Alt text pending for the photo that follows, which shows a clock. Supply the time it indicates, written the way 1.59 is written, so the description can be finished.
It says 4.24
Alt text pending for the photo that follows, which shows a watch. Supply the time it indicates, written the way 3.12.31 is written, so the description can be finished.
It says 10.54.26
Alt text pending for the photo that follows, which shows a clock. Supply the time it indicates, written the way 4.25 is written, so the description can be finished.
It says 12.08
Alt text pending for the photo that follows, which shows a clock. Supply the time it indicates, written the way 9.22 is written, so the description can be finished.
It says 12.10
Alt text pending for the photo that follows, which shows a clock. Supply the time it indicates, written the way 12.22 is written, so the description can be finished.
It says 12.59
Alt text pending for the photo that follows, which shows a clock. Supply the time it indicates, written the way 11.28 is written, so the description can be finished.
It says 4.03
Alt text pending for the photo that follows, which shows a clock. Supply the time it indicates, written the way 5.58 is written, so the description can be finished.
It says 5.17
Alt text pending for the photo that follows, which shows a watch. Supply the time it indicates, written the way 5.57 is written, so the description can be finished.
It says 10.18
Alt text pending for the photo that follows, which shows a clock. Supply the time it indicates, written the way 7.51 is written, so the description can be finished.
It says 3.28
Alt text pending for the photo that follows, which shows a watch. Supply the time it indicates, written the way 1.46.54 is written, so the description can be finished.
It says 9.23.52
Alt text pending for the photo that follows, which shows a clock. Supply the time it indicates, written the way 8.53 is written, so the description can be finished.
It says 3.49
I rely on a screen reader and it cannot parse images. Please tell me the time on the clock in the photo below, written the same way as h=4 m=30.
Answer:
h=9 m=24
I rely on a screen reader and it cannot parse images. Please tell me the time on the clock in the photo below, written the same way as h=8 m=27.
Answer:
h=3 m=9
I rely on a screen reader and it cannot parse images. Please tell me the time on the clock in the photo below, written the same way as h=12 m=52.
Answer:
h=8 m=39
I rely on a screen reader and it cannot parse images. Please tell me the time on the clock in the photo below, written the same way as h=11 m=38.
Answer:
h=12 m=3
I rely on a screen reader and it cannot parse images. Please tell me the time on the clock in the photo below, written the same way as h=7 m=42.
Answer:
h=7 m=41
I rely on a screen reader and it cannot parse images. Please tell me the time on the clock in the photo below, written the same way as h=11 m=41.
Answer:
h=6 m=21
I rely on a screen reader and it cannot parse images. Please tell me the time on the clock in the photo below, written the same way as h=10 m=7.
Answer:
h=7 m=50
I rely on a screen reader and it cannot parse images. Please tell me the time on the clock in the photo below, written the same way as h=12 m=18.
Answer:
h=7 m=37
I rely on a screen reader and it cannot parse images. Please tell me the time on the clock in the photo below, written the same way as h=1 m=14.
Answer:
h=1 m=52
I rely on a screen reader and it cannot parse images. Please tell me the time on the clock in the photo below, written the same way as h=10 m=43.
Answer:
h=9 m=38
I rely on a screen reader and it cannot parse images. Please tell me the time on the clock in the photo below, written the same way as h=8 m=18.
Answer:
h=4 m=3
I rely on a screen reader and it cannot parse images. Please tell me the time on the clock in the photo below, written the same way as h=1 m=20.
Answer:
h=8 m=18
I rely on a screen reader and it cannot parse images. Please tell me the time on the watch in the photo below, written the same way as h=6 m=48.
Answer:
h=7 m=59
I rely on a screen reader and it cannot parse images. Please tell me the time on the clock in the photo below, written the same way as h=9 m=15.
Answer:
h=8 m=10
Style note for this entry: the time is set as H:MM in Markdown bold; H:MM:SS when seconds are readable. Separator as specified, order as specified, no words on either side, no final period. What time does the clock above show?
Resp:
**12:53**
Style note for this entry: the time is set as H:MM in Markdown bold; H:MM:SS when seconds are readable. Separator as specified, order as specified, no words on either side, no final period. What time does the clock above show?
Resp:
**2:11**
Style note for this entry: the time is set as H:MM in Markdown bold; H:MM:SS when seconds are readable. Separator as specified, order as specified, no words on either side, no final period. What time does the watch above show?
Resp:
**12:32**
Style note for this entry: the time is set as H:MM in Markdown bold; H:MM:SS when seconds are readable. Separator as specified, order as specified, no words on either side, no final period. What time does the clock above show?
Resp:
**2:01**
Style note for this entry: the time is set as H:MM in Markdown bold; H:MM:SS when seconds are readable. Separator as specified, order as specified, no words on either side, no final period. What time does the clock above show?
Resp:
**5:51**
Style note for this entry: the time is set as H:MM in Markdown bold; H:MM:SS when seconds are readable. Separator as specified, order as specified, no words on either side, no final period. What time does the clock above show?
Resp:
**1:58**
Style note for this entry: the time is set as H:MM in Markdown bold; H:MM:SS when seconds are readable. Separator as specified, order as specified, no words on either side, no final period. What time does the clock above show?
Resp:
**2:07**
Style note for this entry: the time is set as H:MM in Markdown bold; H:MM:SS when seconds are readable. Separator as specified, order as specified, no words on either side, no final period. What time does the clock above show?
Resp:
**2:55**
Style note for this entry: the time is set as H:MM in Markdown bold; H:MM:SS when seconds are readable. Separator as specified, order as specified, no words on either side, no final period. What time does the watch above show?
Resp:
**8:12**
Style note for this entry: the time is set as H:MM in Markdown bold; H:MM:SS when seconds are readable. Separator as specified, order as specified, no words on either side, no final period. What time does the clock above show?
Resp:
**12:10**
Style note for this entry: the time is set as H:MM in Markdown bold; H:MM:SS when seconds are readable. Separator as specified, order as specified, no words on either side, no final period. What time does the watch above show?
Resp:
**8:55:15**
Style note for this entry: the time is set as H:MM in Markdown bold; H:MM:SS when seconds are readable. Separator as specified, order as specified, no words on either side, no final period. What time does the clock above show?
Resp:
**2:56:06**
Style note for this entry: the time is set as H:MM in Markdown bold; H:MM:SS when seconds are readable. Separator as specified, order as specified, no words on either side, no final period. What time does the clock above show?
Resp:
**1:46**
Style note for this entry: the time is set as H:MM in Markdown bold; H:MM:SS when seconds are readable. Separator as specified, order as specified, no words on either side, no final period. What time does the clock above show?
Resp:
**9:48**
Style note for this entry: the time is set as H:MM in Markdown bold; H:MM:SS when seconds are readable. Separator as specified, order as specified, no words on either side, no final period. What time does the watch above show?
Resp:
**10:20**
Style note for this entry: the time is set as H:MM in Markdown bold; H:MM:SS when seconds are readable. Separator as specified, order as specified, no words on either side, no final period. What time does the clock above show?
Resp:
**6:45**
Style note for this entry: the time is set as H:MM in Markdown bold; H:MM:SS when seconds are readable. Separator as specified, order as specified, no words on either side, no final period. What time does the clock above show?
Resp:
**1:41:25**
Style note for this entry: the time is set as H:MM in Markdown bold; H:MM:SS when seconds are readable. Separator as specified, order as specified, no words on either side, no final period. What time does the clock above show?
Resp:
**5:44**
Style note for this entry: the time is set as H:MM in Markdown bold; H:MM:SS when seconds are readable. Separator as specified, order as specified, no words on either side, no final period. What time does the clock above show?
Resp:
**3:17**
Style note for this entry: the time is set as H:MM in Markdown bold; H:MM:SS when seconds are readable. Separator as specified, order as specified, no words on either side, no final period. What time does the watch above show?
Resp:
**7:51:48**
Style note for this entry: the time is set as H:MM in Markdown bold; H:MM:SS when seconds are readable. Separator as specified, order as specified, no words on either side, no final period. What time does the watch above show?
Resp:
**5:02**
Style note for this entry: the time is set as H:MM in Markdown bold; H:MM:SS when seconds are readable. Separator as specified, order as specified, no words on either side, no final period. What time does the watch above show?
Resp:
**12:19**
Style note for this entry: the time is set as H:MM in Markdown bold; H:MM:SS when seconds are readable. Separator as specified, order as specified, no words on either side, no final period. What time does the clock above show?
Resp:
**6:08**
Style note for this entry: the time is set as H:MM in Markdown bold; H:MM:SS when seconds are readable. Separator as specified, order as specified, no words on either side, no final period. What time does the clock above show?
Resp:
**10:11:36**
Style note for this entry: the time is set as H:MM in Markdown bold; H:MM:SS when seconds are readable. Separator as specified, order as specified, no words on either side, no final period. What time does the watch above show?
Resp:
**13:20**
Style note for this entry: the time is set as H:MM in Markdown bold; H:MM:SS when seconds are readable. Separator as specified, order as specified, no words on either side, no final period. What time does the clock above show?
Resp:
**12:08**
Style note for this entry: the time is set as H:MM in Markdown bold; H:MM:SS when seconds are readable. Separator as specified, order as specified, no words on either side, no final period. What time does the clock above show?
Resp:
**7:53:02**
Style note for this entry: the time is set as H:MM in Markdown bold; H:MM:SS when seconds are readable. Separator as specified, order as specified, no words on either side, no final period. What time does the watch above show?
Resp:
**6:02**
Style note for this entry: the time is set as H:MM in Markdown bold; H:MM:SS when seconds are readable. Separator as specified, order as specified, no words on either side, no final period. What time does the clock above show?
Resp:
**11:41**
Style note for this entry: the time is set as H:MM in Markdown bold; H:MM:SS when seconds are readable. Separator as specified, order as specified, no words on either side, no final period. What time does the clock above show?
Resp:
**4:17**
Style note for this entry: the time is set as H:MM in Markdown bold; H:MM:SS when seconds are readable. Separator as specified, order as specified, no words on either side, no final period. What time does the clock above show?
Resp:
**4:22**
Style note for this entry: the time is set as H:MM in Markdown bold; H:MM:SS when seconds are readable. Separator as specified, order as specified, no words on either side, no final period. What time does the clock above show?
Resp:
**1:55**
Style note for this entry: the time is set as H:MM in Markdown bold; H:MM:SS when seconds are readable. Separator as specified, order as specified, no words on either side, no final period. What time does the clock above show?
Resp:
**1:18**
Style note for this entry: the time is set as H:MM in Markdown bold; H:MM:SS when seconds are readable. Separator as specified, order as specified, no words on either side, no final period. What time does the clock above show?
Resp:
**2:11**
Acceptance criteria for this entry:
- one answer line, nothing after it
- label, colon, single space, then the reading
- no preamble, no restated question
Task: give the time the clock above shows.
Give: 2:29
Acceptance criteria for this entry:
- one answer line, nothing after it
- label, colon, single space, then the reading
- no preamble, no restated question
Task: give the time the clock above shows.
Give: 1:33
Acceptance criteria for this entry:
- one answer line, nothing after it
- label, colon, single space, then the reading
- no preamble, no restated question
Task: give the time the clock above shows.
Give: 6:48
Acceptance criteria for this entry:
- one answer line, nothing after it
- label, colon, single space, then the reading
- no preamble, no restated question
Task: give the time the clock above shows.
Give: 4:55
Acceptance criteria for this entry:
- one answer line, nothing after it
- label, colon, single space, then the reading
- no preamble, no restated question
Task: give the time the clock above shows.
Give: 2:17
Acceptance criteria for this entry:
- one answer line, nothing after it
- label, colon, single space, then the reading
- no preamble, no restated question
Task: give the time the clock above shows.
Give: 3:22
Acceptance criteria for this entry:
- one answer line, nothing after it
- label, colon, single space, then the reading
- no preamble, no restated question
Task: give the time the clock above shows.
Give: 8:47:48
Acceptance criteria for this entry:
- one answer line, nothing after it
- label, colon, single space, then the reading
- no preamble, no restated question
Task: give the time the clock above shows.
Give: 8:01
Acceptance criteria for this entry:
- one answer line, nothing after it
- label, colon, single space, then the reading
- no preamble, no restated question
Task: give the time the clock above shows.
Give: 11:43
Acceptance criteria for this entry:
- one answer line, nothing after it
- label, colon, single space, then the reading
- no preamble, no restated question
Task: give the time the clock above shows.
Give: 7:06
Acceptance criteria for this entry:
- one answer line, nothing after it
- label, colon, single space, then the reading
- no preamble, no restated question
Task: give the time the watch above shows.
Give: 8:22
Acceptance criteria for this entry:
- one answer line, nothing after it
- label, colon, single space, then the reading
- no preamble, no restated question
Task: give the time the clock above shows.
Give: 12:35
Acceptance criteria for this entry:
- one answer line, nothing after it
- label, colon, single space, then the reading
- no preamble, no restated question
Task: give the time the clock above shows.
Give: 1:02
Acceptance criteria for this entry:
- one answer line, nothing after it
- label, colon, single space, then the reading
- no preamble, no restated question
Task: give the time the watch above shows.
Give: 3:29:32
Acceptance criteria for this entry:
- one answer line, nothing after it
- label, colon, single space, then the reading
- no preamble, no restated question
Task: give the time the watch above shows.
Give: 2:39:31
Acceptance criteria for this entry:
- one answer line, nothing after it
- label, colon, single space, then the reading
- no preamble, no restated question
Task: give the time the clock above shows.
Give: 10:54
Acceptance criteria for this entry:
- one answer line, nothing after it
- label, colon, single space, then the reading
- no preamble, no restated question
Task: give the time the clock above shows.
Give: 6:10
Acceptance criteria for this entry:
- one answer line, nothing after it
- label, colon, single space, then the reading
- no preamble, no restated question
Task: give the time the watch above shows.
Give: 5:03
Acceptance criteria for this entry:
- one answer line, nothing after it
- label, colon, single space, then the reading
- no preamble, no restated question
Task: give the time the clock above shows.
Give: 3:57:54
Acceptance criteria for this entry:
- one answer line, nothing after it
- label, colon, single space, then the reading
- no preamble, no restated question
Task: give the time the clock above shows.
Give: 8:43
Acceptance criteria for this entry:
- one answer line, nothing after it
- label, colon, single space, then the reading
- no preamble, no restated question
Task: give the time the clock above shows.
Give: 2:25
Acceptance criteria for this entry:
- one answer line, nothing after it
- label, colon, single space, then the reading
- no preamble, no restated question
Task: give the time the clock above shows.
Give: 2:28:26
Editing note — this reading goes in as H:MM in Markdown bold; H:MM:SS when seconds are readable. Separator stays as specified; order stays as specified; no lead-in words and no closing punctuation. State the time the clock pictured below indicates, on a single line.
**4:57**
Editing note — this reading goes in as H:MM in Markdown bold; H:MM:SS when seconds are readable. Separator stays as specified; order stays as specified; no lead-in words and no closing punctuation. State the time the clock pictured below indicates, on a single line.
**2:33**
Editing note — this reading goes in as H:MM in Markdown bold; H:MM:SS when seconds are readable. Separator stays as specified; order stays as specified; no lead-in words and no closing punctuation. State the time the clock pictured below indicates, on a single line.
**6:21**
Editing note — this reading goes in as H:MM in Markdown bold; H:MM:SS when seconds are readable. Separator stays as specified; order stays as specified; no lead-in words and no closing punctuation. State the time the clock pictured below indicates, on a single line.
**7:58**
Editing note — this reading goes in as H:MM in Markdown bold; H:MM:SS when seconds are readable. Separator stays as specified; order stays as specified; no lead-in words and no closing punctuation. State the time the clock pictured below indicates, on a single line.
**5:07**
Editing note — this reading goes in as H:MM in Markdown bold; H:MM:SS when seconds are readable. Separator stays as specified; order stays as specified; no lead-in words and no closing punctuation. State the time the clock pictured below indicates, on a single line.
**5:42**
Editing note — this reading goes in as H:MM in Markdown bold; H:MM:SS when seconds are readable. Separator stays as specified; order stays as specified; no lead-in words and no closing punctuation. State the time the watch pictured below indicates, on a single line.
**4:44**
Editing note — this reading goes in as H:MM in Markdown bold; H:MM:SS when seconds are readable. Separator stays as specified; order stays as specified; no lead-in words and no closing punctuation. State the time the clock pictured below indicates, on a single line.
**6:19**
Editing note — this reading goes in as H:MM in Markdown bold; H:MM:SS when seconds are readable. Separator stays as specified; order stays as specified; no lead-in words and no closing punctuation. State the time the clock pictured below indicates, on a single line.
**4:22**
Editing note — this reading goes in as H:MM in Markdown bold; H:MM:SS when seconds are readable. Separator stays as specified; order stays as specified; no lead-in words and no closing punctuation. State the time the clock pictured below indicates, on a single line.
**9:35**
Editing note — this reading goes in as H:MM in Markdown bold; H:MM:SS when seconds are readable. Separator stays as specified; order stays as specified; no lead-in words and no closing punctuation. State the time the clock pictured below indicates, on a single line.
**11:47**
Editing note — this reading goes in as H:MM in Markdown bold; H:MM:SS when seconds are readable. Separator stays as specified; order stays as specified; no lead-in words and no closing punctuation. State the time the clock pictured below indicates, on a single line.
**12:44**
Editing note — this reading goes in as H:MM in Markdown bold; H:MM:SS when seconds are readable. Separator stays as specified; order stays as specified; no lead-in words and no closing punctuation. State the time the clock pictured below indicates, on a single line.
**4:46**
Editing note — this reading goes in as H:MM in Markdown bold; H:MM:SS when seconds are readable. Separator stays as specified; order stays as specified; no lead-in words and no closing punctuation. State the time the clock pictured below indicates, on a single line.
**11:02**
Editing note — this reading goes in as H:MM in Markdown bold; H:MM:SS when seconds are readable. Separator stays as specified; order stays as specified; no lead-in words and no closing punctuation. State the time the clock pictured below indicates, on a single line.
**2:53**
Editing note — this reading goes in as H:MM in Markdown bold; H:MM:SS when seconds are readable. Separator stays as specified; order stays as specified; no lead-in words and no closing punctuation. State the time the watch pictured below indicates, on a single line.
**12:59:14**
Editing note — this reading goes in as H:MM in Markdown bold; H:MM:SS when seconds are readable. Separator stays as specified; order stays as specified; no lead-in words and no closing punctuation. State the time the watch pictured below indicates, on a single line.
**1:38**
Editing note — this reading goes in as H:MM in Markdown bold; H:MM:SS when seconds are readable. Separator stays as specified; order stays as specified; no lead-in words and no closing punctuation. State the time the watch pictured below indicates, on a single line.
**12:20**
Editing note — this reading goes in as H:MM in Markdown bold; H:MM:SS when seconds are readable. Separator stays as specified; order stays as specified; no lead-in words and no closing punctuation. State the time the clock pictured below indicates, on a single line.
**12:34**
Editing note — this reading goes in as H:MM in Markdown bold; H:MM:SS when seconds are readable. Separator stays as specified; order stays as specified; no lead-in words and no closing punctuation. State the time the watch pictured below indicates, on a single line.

========

• Exercise goal
Rewrite the rows as a JSON list of strings, one string per line with blank lines omitted, starting at the beginning of the rows and going on through the line containing "It says 4.24".

• Output of the exercise
[
  "Alt text pending for the photo that follows, which shows a clock. Supply the time it indicates, written the way 1.59 is written, so the description can be finished.",
  "It says 4.24"
]